4 Responses to “Rethinking the ‘problems of black marriage’”

  1. Shon Hyneman says:

    This is a thoughtful blog post. I do believe slavery still play a small part in the way African Amercian marriages behave. The biggest problem in the african amercian marriage today is the dysfunction we support from television to the music we listen to. We no longer have role models and we are taught not to share our personal problems with anyone else becuase the way people will view us. This applies from not talking to anyone in our church to seeking professional help.

  2. Deauna says:

    Thanks for writing this. It took us five years to get married and that was after having a candid conversation about how we wanted to frame the marriage in a way that worked for us. We’ve been together for eight years and still live on our own terms.

  3. James Wilson says:

    I responded to your article on Huffington post.
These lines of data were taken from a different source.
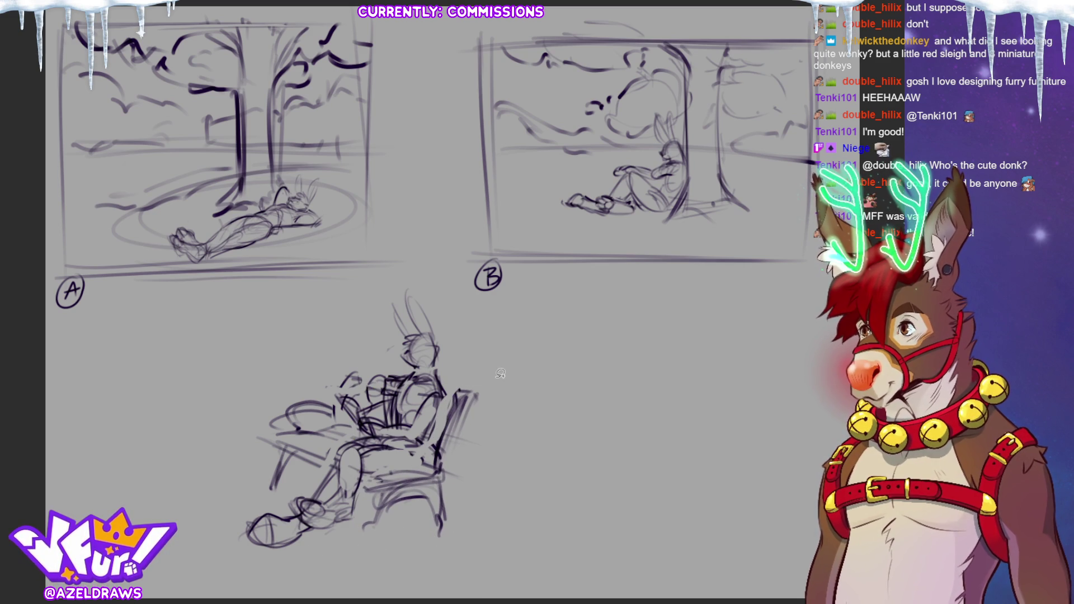
Darken the chair, thigh, table and seat lines, and add ground lines under the feet
{"action": "mouse_move", "coordinate": [432, 387]}
{"action": "left_mouse_down"}
{"action": "mouse_move", "coordinate": [469, 395]}
{"action": "mouse_move", "coordinate": [440, 457]}
{"action": "left_mouse_up"}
But basically I suggested you research the Moynihan Report for 1965. The policies persued post the New Deal destroyed the black family not Slavery in 1915 a Black child had a 70% probability of beinf born into a two parent home, in 2015 the same child had a 70% chance of being born tp a single mother. These outcomes and the devastating impact to our. Communities were predicted and well documented. We nees to rethink our slavish devotion to some of these liberal ideologies especially around gender and sex politics. We played and proved to be a crucial ally in building the case for Gay marriage(a just and right fight) “after all black marriages fail at such a high rate” etc and “marriage isn’t about raising kids” its funny cause like every other minority group that uses Us to get their rights they bounce to the Suburbs and live “traditional” American lives gender roles included, I love it when the gender warriors turn around and heep praise on Ellen and her wonderful wife or other Gays who have traditional gender roles. Soon we black folks will be the only group still in dysfunctional relations, still fighting misandry while all the otger other groups move on.

    • OMGchronicles
      Twitter: OMGchronicles
      says:

      Thanks for commenting James. Moynihan knew money problems exacerbate the difficulties of marriage and child rearing, and I suggest reading this analysis of his report. But he also made it clear that the crisis of the black family was the result of having been “battered and harassed by discrimination, injustice and uprooting.” In 2013, the Urban Institute came out with a report demonstrating that the battering Moynihan mentioned continues today, and things have actually gotten worse:

      virtually all high-poverty neighborhoods (neighborhoods where more than 40 percent of the population is poor) are majority-minority, and blacks are over five times more likely than whites to live in high-poverty neighborhoods.4 Poor white households are much more geographically dispersed than poor black or Hispanic households. In fact, the average high-income black person lives in a neighborhood with a higher poverty rate than the average low-income white person.

      That is, of course, part of the problem. And a lack of good jobs. And affordable child care. And, well, I can go on and on.